◆ WHAT YOU SHOULD DO:
In the listing below, find the line with "index pip: (196, 119)" and the line with "ring mcp: (137, 185)". Repeat those two lines and all lines between them exactly.

■ ■ ■

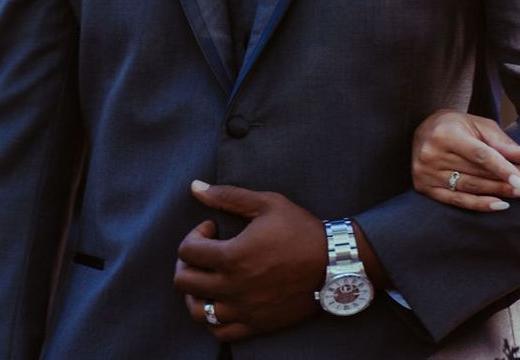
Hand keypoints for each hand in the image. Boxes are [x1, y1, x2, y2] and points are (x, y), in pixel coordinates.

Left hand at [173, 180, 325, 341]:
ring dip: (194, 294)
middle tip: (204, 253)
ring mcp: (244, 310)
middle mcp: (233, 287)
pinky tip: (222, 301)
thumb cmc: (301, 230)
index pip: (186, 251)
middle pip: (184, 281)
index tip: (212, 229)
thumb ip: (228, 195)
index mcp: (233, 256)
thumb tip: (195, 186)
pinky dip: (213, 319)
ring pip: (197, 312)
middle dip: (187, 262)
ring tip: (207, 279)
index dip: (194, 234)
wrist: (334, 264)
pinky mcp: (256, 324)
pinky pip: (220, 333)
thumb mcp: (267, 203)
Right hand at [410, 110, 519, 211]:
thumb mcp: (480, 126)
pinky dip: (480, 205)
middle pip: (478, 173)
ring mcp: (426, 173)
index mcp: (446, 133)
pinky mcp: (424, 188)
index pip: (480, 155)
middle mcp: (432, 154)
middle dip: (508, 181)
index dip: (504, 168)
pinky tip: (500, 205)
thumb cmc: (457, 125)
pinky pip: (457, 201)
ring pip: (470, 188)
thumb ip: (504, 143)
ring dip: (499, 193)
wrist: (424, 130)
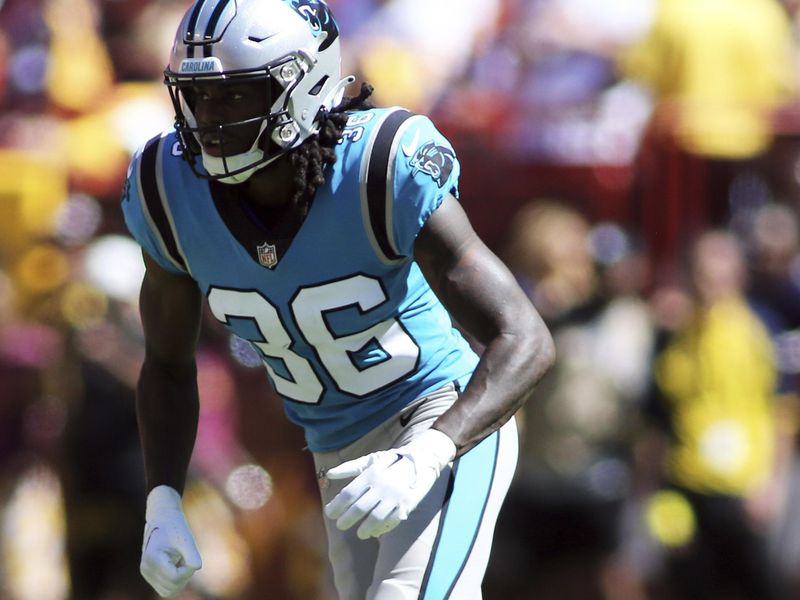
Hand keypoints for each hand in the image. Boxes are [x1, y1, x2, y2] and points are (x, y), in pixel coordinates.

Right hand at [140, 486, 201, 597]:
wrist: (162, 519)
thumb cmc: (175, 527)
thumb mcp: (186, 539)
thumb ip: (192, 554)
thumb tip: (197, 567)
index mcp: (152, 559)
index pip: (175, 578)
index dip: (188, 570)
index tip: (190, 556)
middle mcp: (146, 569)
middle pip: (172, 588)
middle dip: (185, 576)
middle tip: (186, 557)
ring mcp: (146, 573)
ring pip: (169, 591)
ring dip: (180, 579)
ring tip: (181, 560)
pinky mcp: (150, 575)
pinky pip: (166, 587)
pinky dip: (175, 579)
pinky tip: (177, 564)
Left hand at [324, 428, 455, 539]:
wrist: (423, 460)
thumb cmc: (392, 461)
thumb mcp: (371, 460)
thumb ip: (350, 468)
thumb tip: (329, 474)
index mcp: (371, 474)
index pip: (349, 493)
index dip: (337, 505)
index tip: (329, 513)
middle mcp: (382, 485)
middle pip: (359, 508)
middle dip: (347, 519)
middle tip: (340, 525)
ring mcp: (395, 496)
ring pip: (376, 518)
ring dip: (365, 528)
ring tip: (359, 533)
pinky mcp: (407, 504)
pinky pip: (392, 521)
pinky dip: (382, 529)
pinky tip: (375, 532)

■ ■ ■

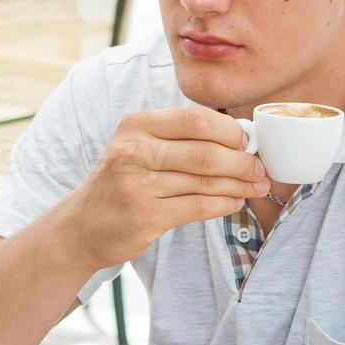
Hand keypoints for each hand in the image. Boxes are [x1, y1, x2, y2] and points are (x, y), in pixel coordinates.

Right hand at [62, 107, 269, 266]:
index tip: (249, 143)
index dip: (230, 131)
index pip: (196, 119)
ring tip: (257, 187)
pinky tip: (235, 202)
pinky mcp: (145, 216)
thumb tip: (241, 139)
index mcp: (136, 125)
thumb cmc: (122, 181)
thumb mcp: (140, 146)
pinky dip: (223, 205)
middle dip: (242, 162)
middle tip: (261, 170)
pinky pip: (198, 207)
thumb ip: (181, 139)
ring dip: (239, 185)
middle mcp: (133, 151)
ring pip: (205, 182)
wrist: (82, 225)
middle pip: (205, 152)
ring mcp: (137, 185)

■ ■ ■

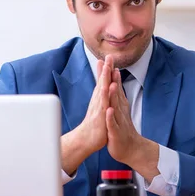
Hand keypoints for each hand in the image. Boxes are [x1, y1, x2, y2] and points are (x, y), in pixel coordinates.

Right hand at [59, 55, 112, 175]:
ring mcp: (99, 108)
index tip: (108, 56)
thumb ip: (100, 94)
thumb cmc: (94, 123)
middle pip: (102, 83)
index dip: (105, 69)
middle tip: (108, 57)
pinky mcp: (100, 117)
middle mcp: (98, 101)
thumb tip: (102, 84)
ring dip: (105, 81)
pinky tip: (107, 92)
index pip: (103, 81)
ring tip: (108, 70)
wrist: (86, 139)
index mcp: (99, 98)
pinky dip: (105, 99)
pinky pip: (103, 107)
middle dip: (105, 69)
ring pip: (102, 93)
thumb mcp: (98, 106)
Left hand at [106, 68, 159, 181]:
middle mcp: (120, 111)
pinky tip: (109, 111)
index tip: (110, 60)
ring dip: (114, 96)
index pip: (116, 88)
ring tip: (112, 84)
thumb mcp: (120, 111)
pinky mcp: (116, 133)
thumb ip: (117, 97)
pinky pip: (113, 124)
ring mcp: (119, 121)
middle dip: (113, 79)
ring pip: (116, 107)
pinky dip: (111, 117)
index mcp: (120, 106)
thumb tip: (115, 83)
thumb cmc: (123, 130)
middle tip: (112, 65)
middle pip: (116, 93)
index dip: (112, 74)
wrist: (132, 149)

■ ■ ■

◆ RESULT FOR THIS TASK:
index pip: (196, 119)
ring tip: (257, 187)
pinky tip: (235, 202)
pinky mcp: (145, 216)
thumb tip: (241, 139)
index mcp: (136, 125)
thumb cmc: (122, 181)
thumb mcp: (140, 146)
pinky dip: (223, 205)
middle dip: (242, 162)
middle tip: (261, 170)
pinky pip: (198, 207)
thumb ip: (181, 139)
ring dip: (239, 185)
middle mcp: (133, 151)
ring pip: (205, 182)
wrist: (82, 225)
middle pip: (205, 152)
ring mcp: (137, 185)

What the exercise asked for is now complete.